Um estudo da Associação Nacional de Centros de Diálise (Anadial) alerta para a falta de controlo de qualidade das clínicas que prestam este serviço e para a urgência de criar mecanismos de regulação. O secretário de Estado e Adjunto da Saúde garantiu que o setor é regulado em Portugal.

Realizado pela Ernest and Young, a pedido da Anadial, o estudo refere que "se a tendência do regulador se mantiver no setor, com reduções sequenciais adicionais do preço compreensivo, a qualidade e o desempenho dos serviços de diálise serão afetados de modo adverso no futuro", lê-se numa das conclusões da investigação.

Os autores sublinham que "alguns acionistas de empresas de diálise em Portugal referem que existem importantes diferenças entre as clínicas. Enquanto a maior parte das clínicas presta serviços de qualidade ótima, alguns prestam serviços de qualidade ligeiramente inferior".

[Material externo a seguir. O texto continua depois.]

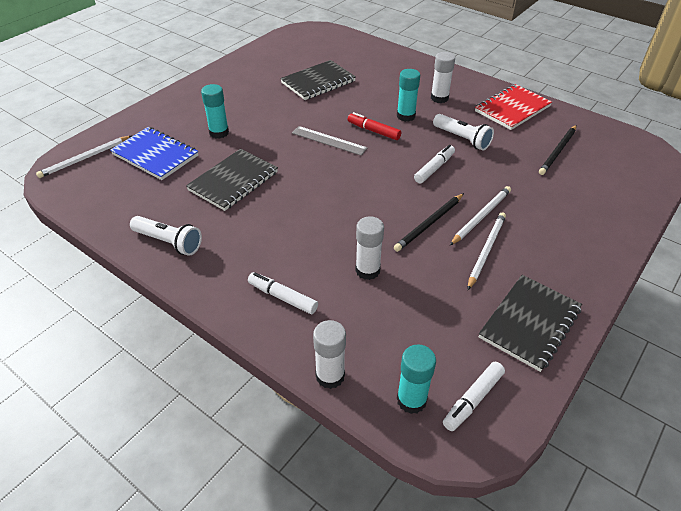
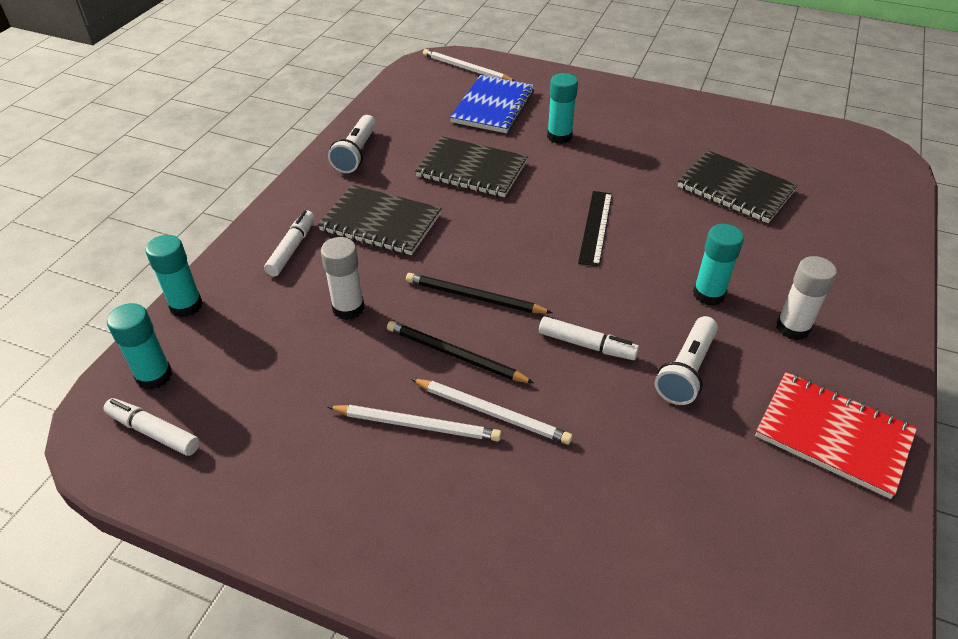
camera: 75 degrees right, 0 degrees up
(329, 140) = (596, 227): grey ruler -> black ruler
(330, 376) = (186, 306): white glue stick -> turquoise glue stick
(373, 131) = (645, 266): red marker -> none
(529, 323) = (281, 486): black notebook -> black notebook (380, 223)
(558, 151) = (729, 516): black pencil -> black pencil (474, 297)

São os próprios accionistas que sublinham que, "até à data, as autoridades de saúde não implementaram quaisquer programas de controlo de qualidade para as clínicas que prestam serviços de hemodiálise".

Perante este cenário, consideram "importante estabelecer no curto prazo mecanismos para regular a monitorização da qualidade do serviço, de modo a proporcionar uma atenção mais homogénea em todo o território".

Alguns indicadores que constam do estudo referem que a prestação de serviços de hemodiálise em Portugal divide-se em centros privados (89 por cento) e públicos (onze por cento).

"Enquanto que os centros não hospitalares fornecem diagnóstico, monitorização e serviços de hemodiálise aos doentes, são as unidades hospitalares que se encarregam de receber e tratar doentes com indicação para internamento hospitalar devido a comorbilidades ou casos especiais para quem o tratamento ambulatório está contraindicado".

De acordo cm o mesmo documento, existem 121 centros de hemodiálise no país, distribuídos entre a região Norte (42), Centro (22), Grande Lisboa (40), Alentejo (8) e Algarve (4) e correspondendo a 1,13 centros por cada 100.000 habitantes.

Referem os autores que, "nos últimos dois anos, o enquadramento legal dos cuidados de saúde sofreu alterações substanciais em Portugal devido a reformas recentes no setor. A área da diálise não foi uma exceção e os preços de comparticipação para a diálise sofreram uma diminuição importante (14,2 por cento) no último ano, de 547,94 euros para 470,09 euros por doente/semana".

"Todas estas reduções de preços colocam o setor privado da diálise em Portugal numa situação crítica, podendo conduzir a uma diminuição da qualidade global do serviço, assim como a uma potencial redução do número de prestadores de serviços", lê-se nas conclusões do estudo.

O secretário de Estado e Adjunto da Saúde, Fernando Leal da Costa garantiu que "há regulação em Portugal, ela nunca deixou de ser feita" e que a diminuição dos lucros das empresas não é justificação para a baixa da qualidade dos serviços.

O governante reiterou a intenção do seu ministério de "cumprir o memorando de entendimento" e, "obviamente, continuar a prosseguir uma política de ajustamento dos preços".

Este ajustamento será "aos custos reais dos procedimentos, por um lado, e à capacidade do país os pagar, por outro".

Fernando Leal da Costa não descarta a hipótese deste setor sofrer uma nova redução dos valores a pagar pelos serviços prestados ao Estado.